Homeowners not only lack any market choice but they currently lack legal remedies if the servicer performs badly. That is why national standards for mortgage servicing are so important. Where there are no market forces to protect consumers, something else should fill the gap. An effective set of consumer rights could be embodied in national mortgage servicing standards and I hope that will happen.
Now I will turn to my dispute with Washington Mutual’s servicing arm in 2006 and 2007. To prepare for this testimony, I have brought along and reviewed and provided to the committee files from my 21-month dispute with Washington Mutual in 2006 and 2007, before the crisis, about flood insurance that they incorrectly placed on my family’s home in Bethesda, and that dispute was the subject of the Los Angeles Times article.
Our family was a target of what people have called "force placed insurance" and that this committee has heard about before. In early 2006 WaMu asked for proof of flood insurance coverage. My State Farm agent immediately faxed them the information. It turns out that WaMu had a really cute trick that I discovered after numerous phone calls. They did not even process the proof of coverage unless it contained WaMu’s servicing accounting number. So WaMu received the State Farm certification and simply ignored it and did not tell us until I found it out several months later, and that was how WaMu could bill my family for the duplicate flood insurance.
The next cute trick was to pile up late fees on our monthly mortgage payment. We had automatic payment the first week of every month, and even WaMu admitted we never missed a payment. WaMu’s practice, though, was to charge for the duplicative flood insurance with each monthly payment. That meant they considered our payment too small each month by the amount of that insurance premium. So then they declared our entire monthly payment late and charged a late fee of more than $170 a month.

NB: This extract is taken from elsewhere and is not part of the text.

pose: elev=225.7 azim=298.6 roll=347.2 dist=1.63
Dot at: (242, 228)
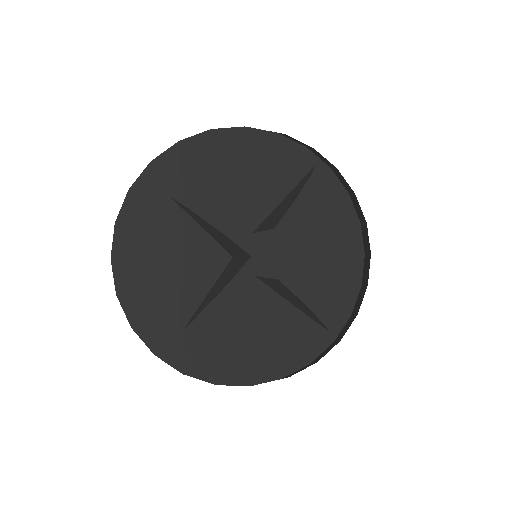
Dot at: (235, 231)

I provided the committee staff with detailed and contemporaneous documentation of these and numerous other problems with our servicer. Eventually, after 21 months and more than 50 calls to customer service, they finally agreed in late 2007 to withdraw the flood insurance and cancel the fees.
In conclusion on this, I feel fortunate that I was able to get my family’s dispute resolved and cancel more than $4,000 in erroneous fees that they wanted to charge me. Most homeowners, however, are not banking law professors. All of those hours sitting on hold, waiting for customer service, gave me plenty of time to think about the flaws in our mortgage servicing system.
My experience in government and since has taught me there are numerous hard-working and talented individuals in the mortgage servicing industry. I admire the work of Faith Schwartz and Hope Now and many others. The incentives, however, do not work for consumers.
In response to Sen. Corker’s opening statement about getting private capital back into the market, a goal I very much share and the administration has shared, fixing servicing, which is getting the money to flow properly from the homeowner to the investor, is an essential part of reform. And so I agree that working on national mortgage standards should be seen as part of getting the investor part of the thing to work, as well.
In short, in the absence of market discipline on servicers, an effective national set of mortgage standards is essential. There is no other way to have consumers protected.
I thank the committee for its attention to these matters and I welcome any questions you may have.
Peter P. Swire is the C. William O’Neill Professor of Law at the Moritz College of Law of The Ohio State University and a Senior Fellow at the Center for American Progress.